Hat das Fachkräfteeinwanderungsgesetz zumindest hinsichtlich der Bürokratie Verbesserungen gebracht?
Wir haben mit dem Fachkräfteeinwanderungsgesetz versucht, das eine oder andere zu erleichtern. Beispielsweise kann jetzt eine Person nach Deutschland kommen, wenn sie hier einen Arbeitsvertrag hat und zwei Jahre Ausbildung plus zwei Jahre Berufserfahrung mitbringt, zum Beispiel als Koch oder als Mechatronikerin. Dann muss sie kein Anerkennungsverfahren durchlaufen. Und wir haben auch eingeführt, dass jemand mit einem Visum zwölf Monate hierbleiben kann, ohne sofort zur Ausländerbörde laufen und einen Aufenthaltstitel einholen zu müssen. Die Person kann erst einmal ankommen. Ein paar Vereinfachungen haben wir also schon geschaffen, aber ich würde nicht sagen, dass wir am Ende des Weges sind. Seit dem 1.1.2025 ist zumindest das Visa-Verfahren digitalisiert. Aber auch bei den Behördenkontakten in Deutschland können wir noch mehr vereinfachen.
Wie sehen Sie die Beratungsangebote und Hilfsstrukturen für die Menschen, die bereits in Deutschland angekommen sind. Reichen die aus?
Da ist in den letzten Jahrzehnten viel entstanden. Als mein Großvater 1970 aus der Türkei nach Deutschland gekommen ist, da gab es keine Integrationskurse, da gab es gar nichts. Und dann hat man sich gewundert, warum er kein Deutsch spricht. Heute gibt es Integrationskurse, Erwachsenenberatung, Asylverfahrensberatung, Jugendmigrationsdienste von Diakonie, AWO und anderen.
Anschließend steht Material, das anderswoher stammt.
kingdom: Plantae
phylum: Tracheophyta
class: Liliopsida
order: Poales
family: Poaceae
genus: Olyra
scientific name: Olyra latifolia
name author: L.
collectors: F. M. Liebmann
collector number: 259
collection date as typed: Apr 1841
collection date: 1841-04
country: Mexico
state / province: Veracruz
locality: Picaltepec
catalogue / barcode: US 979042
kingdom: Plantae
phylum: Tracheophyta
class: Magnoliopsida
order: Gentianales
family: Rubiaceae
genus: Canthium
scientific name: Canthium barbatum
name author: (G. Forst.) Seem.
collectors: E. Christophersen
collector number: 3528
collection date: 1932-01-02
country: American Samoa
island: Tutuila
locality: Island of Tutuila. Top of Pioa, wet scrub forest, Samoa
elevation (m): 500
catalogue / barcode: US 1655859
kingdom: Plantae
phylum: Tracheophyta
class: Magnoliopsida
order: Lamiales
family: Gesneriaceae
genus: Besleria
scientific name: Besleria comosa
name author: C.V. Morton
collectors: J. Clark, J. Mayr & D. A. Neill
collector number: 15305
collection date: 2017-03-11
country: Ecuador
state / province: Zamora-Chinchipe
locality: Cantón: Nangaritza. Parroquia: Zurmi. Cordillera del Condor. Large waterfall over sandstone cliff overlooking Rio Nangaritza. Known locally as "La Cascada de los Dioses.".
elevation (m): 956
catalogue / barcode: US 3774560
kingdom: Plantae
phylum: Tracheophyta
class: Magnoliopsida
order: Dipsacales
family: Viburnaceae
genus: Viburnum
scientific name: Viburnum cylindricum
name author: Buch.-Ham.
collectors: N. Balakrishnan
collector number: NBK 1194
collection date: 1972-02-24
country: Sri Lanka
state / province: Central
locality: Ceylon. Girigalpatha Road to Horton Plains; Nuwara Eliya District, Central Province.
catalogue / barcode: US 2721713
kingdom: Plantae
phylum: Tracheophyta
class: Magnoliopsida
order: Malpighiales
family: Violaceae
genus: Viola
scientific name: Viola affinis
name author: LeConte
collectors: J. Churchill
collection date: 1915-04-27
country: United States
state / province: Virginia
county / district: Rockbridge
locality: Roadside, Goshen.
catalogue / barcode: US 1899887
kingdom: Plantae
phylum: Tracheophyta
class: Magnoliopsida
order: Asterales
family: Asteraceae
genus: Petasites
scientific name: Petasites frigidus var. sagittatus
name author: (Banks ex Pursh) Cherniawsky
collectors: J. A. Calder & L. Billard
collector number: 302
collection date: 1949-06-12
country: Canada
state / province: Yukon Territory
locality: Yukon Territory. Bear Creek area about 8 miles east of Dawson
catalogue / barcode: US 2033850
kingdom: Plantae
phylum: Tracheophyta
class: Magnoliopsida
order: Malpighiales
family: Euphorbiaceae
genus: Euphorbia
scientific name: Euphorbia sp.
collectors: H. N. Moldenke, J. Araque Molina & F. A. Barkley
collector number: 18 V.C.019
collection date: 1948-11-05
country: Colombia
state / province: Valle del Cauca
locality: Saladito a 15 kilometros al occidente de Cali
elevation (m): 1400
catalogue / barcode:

All das kostet uns viel Geld, aber das müssen wir uns auch leisten. Diese Angebote müssen noch besser finanziert werden. Der Bedarf ist groß. Ich habe noch von keiner Sozialberaterin gehört, die sich beschwert, dass zu wenig Leute in die Beratung kämen.
Was halten Sie von dem Ansatz, Fachkräfte schon im Ausland zu beraten, bevor sie zu uns kommen?
Es gibt vom Entwicklungsministerium finanzierte Migrationszentren zum Beispiel in Marokko oder Tunesien, die die Aufgabe haben, Menschen schon vor Ort aufzuklären, welche Möglichkeiten und Voraussetzungen es gibt, nach Deutschland zu kommen. Von solchen Zentren gibt es aber nur sehr wenige, das ist eher Zukunftsmusik. Private Unternehmen sind auch in den Herkunftsländern tätig und vermitteln Arbeitskräfte nach Deutschland. Aber das sehe ich eher kritisch. Da gibt es viel Wettbewerb, da werden Menschen vielleicht teilweise auch zur Ware. Da braucht es wahrscheinlich eine Regulierung, etwa hinsichtlich der hohen Gebühren, die die Menschen für ihre Vermittlung bezahlen.